Camille frowned softly, but quickly switched back to her bright smile again, and said, “Sure. It’s, uhm ... Well, the textbooks always describe it as being a force of possibilities, you know?”
Micah nodded along.
“Like when you touch it, you’re supposed to feel like you could do anything with it. For some, it’s supposed to be like all the colors in one place, but not a rainbow. It’s all chaotic. And colors that aren't part of the rainbow are also mixed in, too. If that makes sense? Some say the end result glows a soft blue. Others say it’s entirely blue. I always thought of it as a soft green instead. And it’s supposed to be kind of tingly, like electricity—ah, lightning.”
Tingly? So it was like an actual energy source then. He also noticed something else, “‘Supposed to be?’ What is it like for you?”
Immediately after, Micah worried she might not be able to sense mana properly yet and he was putting her on the spot, but then she got a far-away gaze and said, “Like taking a deep breath with your eyes closed”—She took a deep breath—”and the feeling that follows.”
Next to her, Darren seemed to try it out. When he opened his eyes again, he asked, “Memory?”

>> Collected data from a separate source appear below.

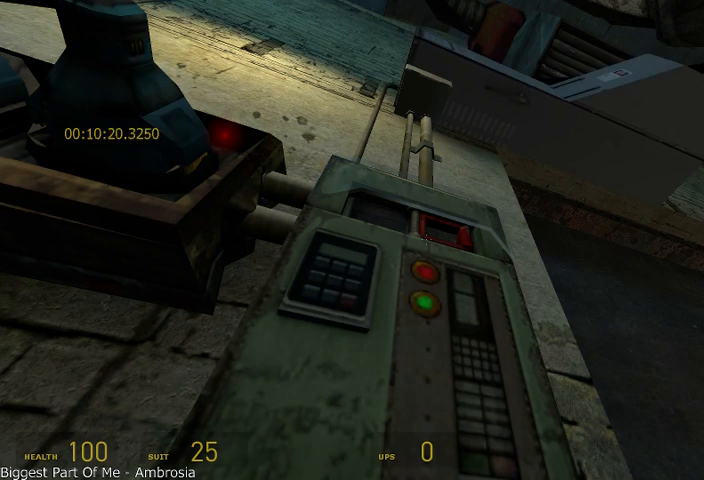
{"keys": [], "mouse": [], "events": [[42, "r", "down"], [83, "r", "up"], [167, "r", "down"], [208, "r", "up"], [292, "r", "down"], [333, "r", "up"], [417, "r", "down"], [500, "r", "up"]]}
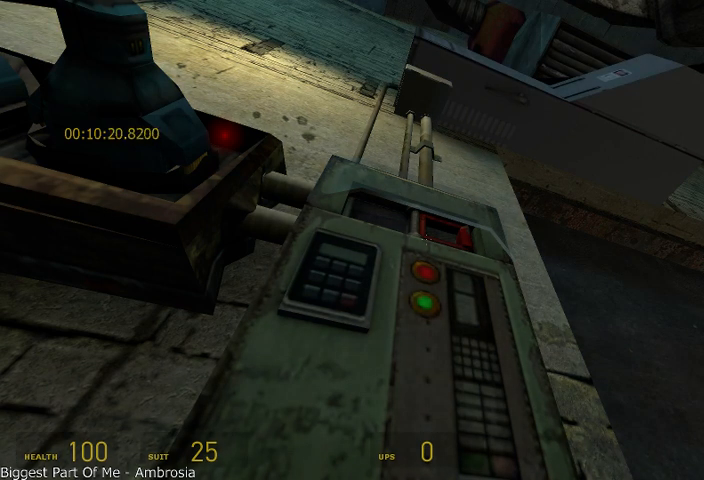
{"keys": ["r"], "mouse": [], "events": [[42, "r", "down"], [83, "r", "up"], [292, "r", "down"], [333, "r", "up"], [375, "r", "down"], [458, "r", "up"], [500, "r", "down"]]}
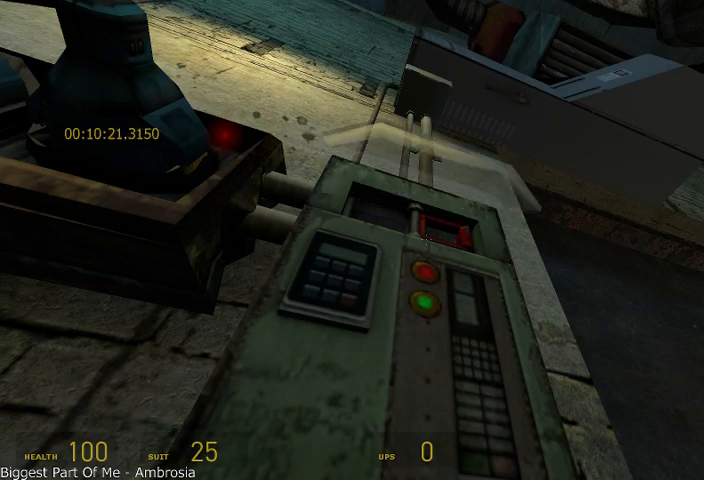
{"keys": ["r"], "mouse": [], "events": [[42, "r", "up"], [83, "r", "down"], [125, "r", "up"], [208, "r", "down"], [250, "r", "up"], [292, "r", "down"], [333, "r", "up"], [417, "r", "down"], [458, "r", "up"], [500, "r", "down"]]}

“Huh? Oh, yeah,” Camille said, cheery again. “It’s like remembering things.”
Memory was different from the other descriptions she had offered, but it fit into Micah’s hunch that mana was related to the mind. So "mind essences"? What else were aspects of the mind? Emotions? And maybe thoughts and memories?
For now, he said, “Thanks, Camille!” When he shot up, he spotted Ryan again though and reconsidered. “Maybe you can teach me more again, sometime?”
She nodded once. “Sure.”
He could just make an excuse to bring Ryan along then. Perfect.
Micah nodded at Darren as he headed back up to his seat. There, he searched his stolen textbook for mentions of energy in the human body. Most of them were supposed to come from chemical reactions and imbalances, but there was one huge form that dug its roots throughout—the human nervous system.
That just left him wondering, if it was the culmination of essences of the mind, why did only the Tower people have mana? He was missing something else.
On Tuesday was Sportsday, when the classrooms and schools of each district met up separately to spend hours doing activities in the scorching sun just so the teachers could write down a bunch of numbers on a piece of paper that would be forgotten a week later.
Or at least, Micah used to think of it that way.
This year, he did much better, hung out with Ryan and his friends in between events, or cheered them on as they tried to outdo each other. It was fun.
Ryan cheated when they played alleyball against the other schools afterward by drinking the Potion of Least Agility Micah had made for him.
He only found out because he went searching for more water in the boy’s bag and found a bottle with a few leftover drops of glowing green liquid instead. He hadn’t planned on saying anything, but Ryan revealed it himself soon after—and Micah along with him—and the others chased him with half-full bottles of water, wanting to dump them over his head.
Some approached Micah and asked if he had more of the stuff for them, and a teacher or two seemed to have noticed and looked like they were about to investigate. Micah awkwardly brushed them off and fled to the shade of the stands. There, he found Camille refilling some of the water bottles for those who had run out of ammo. When Ryan noticed, he cursed at her with a smile.
After spending the next two days studying for his chemistry exam, Micah fell asleep in his seat right after he'd finished the test and handed it down the row. Ryan shook him awake sometime later, when the classroom had long since been empty.
He leveled up.
[Fighter level 2!]
“You can level up from studying?” Ryan asked him then. “That’s so unfair. I’d be level 100 already.”